_Selected passage_.

────────

Frederic Leighton - 1891 - Return of Persephone, The.jpg

The Return of Persephone by Frederic Leighton, 1891.

Author Anonymous
Type Ancient writing
Genre Origin Myth
Themes Religion
Age Group Adult

The Hymn to Demeter is one of the ancient Greek hymns which serves as a just-so story for the origin of the seasons. This particular hymn became famous in Ancient Greece as the basis for the Eleusinian Mysteries ritual. This story has become one of the more popular stories in the Ancient Greek religion and has been depicted by countless artists, mostly focusing on the violent abduction of Persephone. The story is in the public domain.

Personal

Own?No.
Read?Nagy translation / Evelyn-White translation.
Finished2022-08-09 / 2022-08-27.

Although I'm fairly sure I heard parts of this story when I was younger, it all seemed fresh to me when I read about the story in Mythos: The Greek Myths Retold in 2020. Then, in 2022, a friend of mine asked me if I knew anything about the Eleusinian Mysteries, so I read about them, and discovered they were directly related to this.

────────

_Material provided_.

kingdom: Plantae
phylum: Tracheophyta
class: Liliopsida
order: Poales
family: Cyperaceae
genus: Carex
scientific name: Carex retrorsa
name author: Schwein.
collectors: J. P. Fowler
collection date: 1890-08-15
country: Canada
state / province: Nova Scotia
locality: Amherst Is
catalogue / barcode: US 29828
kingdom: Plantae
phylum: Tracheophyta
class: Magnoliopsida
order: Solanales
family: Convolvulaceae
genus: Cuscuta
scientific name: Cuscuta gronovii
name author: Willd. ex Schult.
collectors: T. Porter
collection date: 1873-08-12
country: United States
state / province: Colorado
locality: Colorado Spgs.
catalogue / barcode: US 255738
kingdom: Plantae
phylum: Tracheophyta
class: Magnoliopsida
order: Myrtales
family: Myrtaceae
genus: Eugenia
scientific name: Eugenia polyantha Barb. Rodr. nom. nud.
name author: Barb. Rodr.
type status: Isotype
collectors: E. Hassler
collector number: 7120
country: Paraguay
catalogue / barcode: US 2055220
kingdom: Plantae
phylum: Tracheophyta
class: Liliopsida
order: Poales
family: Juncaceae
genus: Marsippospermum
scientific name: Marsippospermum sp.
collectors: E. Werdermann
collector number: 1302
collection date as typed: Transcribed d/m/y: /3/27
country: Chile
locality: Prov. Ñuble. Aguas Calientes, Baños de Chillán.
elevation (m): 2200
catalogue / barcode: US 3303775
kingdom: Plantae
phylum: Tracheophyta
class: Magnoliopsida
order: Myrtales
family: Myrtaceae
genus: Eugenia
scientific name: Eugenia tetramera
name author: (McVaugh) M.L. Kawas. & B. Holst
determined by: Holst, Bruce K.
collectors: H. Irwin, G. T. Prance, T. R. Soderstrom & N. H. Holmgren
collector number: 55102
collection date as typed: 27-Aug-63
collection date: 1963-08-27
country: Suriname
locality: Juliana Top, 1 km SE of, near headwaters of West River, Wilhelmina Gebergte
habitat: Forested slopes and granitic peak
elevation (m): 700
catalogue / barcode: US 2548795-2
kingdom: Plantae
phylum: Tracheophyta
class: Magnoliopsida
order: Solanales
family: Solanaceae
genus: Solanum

────────

_Prompt 1_.
According to the Hymn to Demeter page, which ritual was the hymn the basis for?
_Prompt 2_.
Carry on the page about the Hymn to Demeter from the point where it stops.

_Written reply 1_.
The Eleusinian Mysteries.

_Written reply 2_.
Authorship and Dating

The concept of Persephone being kidnapped by Hades is first mentioned in Theogony, c. 730-700 BCE, but the earliest written account of the Homeric Hymns was by Thucydides writing around 425 BCE who attributed them to Homer, possibly because they use the same writing meter and style as the Iliad and Odyssey, but modern scholars no longer accept this belief and believe they were written by several anonymous authors across many centuries with the oldest after 650 BCE to the youngest as late as 300 BCE. The Hymn to Dionysus and Hymn to Demeter were not included in most Byzantine manuscripts, but were found mostly complete in a 5th century manuscript in Moscow.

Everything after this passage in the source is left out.